**Problem statement**
Each line below should be repeated exactly, but no picture should be carried over.

Source records:

┄┄┄┄┄┄

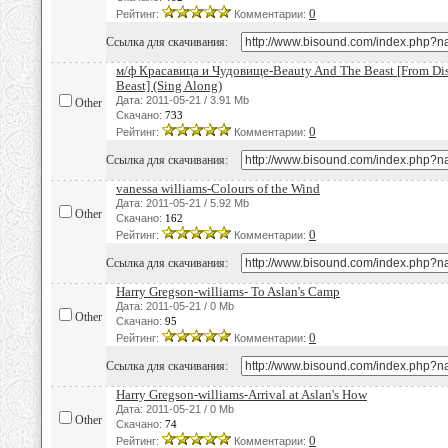
0
Рейтинг:
Комментарии:
Ссылка для скачивания:
м/ф Красавица и Чудовище-Beauty And The Beast [From Dis
Beast] (Sing Along)
Дата: 2011-05-21 / 3.91 Mb
Other
Скачано:
733
0
Рейтинг:
Комментарии:
Ссылка для скачивания:
vanessa williams-Colours of the Wind
Дата: 2011-05-21 / 5.92 Mb
Other
Скачано:
162
0
Рейтинг:
Комментарии:
Ссылка для скачивания:
Harry Gregson-williams- To Aslan's Camp
Дата: 2011-05-21 / 0 Mb
Other
Скачано:
95
0
Рейтинг:
Комментарии:
Ссылка для скачивания:
Harry Gregson-williams-Arrival at Aslan's How
Дата: 2011-05-21 / 0 Mb
Other
Скачано:
74
0
Рейтинг:
Комментарии:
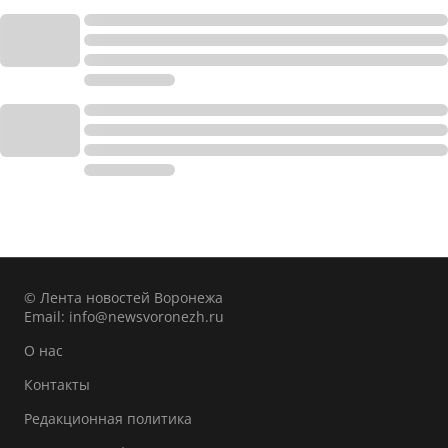
© Лента новостей Воронежа
Email:
info@newsvoronezh.ru
О нас
Контакты
Редакционная политика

┄┄┄┄┄┄

**Output below**
0
Рейтинг:
Комментарии:
Ссылка для скачивания:
м/ф Красавица и Чудовище-Beauty And The Beast [From Dis
Beast] (Sing Along)
Дата: 2011-05-21 / 3.91 Mb
Other
Скачано:
733
0
Рейтинг:
Комментарии:
Ссылка для скачивания:
vanessa williams-Colours of the Wind
Дата: 2011-05-21 / 5.92 Mb
Other
Скачано:
162
0
Рейтинг:
Комментарии:
Ссылка для скачивания:
Harry Gregson-williams- To Aslan's Camp
Дата: 2011-05-21 / 0 Mb
Other
Скачано:
95
0
Рейтинг:
Комментарии:
Ссылка для скачивания:
Harry Gregson-williams-Arrival at Aslan's How
Дата: 2011-05-21 / 0 Mb
Other
Скачано:
74
0
Рейтинг:
Комментарии:
© Лента новостей Воронежа
Email:
info@newsvoronezh.ru
О нас
Контакты
Редакционная политика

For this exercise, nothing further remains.